People with dementia are facing shocking variations in the time it takes for them to receive a diagnosis, an influential group of MPs and peers revealed today (Tuesday, 3 July). ‘Unlocking Diagnosis: The key to improving the lives of people with dementia’, a report by the All-Party Parliamentary Group on Dementia (APPG), found waiting times for memory services – a key component of the diagnosis process – varied from just a few weeks to over a year. The average wait was reported to be at least three months. The APPG is calling for improvement of these services, with more investment, compulsory accreditation and better accountability to raise standards across the UK.
Memory services are supposed to act as a one-stop shop, offering a comprehensive assessment to determine whether someone has dementia. However, this report found there is huge inconsistency in the quality and availability of these services. Delaying diagnosis means people with dementia are not given access to support, information and treatments which could help maintain their quality of life.
Pulling together 1,100 pieces of evidence from people with dementia, carers, families, GPs and other health professionals, the report looks at the entire process of dementia diagnosis. Other key recommendations include:
- Investing in a public dementia awareness campaign
- Making rates of diagnosis a priority for public health directors
- Improving support for people following a diagnosis of dementia
Baroness Sally Greengross OBE, Chair of the APPG on Dementia, said:
‘We urgently need to make early diagnosis for people with dementia a priority and memory services are a key part of this. The Prime Minister has recently acknowledged the importance of improving quality of care for people with the condition, but there is still a lot of work to be done. Improving diagnosis rates will mean more people with dementia being able to access support and treatment that can help them and their family achieve the best possible quality of life.’
Almost 60 per cent of the 800,000 people living with dementia in the UK never receive a diagnosis. ‘Unlocking Diagnosis’ identifies the main barriers as lack of public and GP awareness and the variability of memory services.
Brigid Stubbs, from Surrey, who spoke to the inquiry after she struggled for years to get a diagnosis for her husband Paul, said:
‘It took five years for Paul to finally get a diagnosis of Alzheimer’s disease. He originally visited his GP in June 2007, and was misdiagnosed with depression with ‘dementia-like’ symptoms and put on anti-depressants.
‘Having gone back and fourth to different consultants and psychiatrists over the years, it was only in Spring of last year that he finally received a diagnosis. I feel very sad that this took so long. His symptoms have worsened over the years and his quality of life will never be what it could have been if he’d been given a diagnosis when he first visited his GP.’
There is also a financial incentive for increasing diagnosis rates. It is estimated that commissioning better memory services to provide early diagnosis and intervention would save £245million* within ten years.

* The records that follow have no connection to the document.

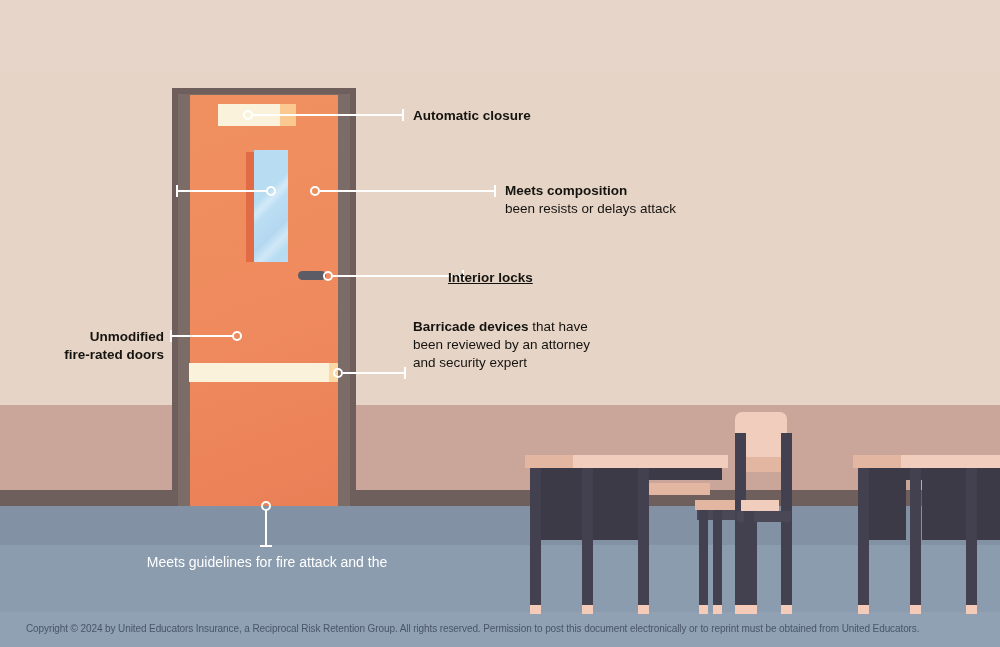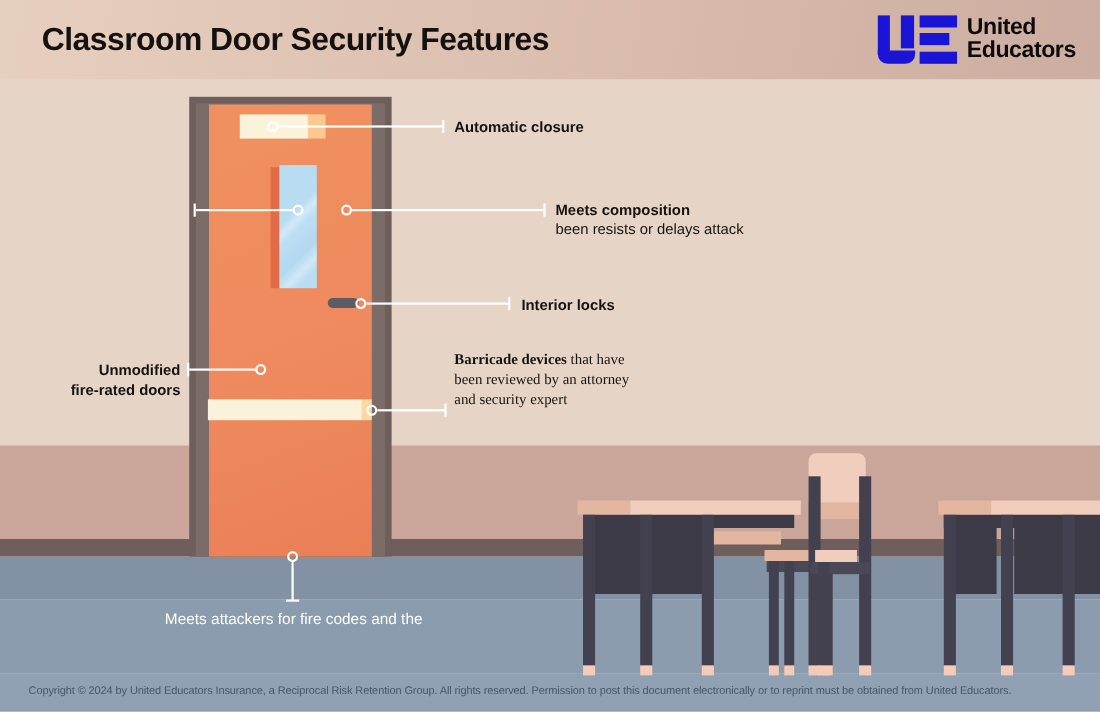--- a/index.html
+++ b/index.html
@@ -205,55 +205,36 @@
   <div class="callout ct-right" style="left:413px;top:107px;">
     <b>Automatic closure</b>
   </div>
 
 
   <div class="callout ct-right" style="left:505px;top:182px;">
     <b>Meets composition</b><br>
     <span>been resists or delays attack</span>
   </div>
 
-  <div class="callout ct-right" style="left:474px;top:269px;">
+  <div class="callout ct-right" style="left:448px;top:269px;text-decoration:underline;">
     <b>Interior locks</b>
   </div>
 
   <div class="callout ct-left" style="left:0px;top:328px;width:164px;">
     <b>Unmodified</b><br>
     <b>fire-rated doors</b>
   </div>
 
-  <div class="callout ct-right" style="left:413px;top:318px;font-family:Liberation Serif, serif;">
+  <div class="callout ct-right" style="left:413px;top:318px;">
     <b>Barricade devices</b><span> that have</span><br>
     <span>been reviewed by an attorney</span><br>
     <span>and security expert</span>
   </div>
 
 
   <div class="floor-note">
-    <span>Meets attackers for fire codes and the</span><br>
-  </div>
-
-  <div class="header">
-    <div class="header-title">Classroom Door Security Features</div>
-    <div class="logo">
-      <div class="logo-mark">
-        <div class="logo-u">
-            <div class="logo-ubase"></div>
-          </div>
-        <div class="logo-e">
-            <i></i>
-            <i></i>
-            <i></i>
-          </div>
-      </div>
-      <div class="logo-text">
-        <span>United</span>
-        <span>Educators</span>
-      </div>
-    </div>
-  </div>
+    <span>Meets guidelines for fire attack and the</span><br>
+  </div>
+
 
   <div class="copyright">Copyright © 2024 by United Educators Insurance, a Reciprocal Risk Retention Group. All rights reserved. Permission to post this document electronically or to reprint must be obtained from United Educators.</div>
 
 </div>
 
 </body></html>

Taking the work of the APPG forward, Alzheimer’s Society is now beginning a project to gather evidence to establish an even more comprehensive national picture on memory services. The Society is encouraging MPs to write to their local PCTs to find out how well they are serving the needs of people with dementia in their areas.
Jeremy Hughes, Chief Executive of Alzheimer’s Society, said:
‘What we are hearing today is that many people are being let down by services that are meant to be helping them get a timely dementia diagnosis. Now we need MPs to get in contact with local health services and GPs to help us find out exactly what is happening at a local level across the UK and to collect the data we need which is vital for pushing forward change.
‘Through compulsory accreditation and investment in improving memory services we can help drive up rates of diagnosis and enable people with dementia to access the support they need. By ensuring people have the support they need at the time they need it we can also save money, as fewer people will need costly and distressing crisis care.’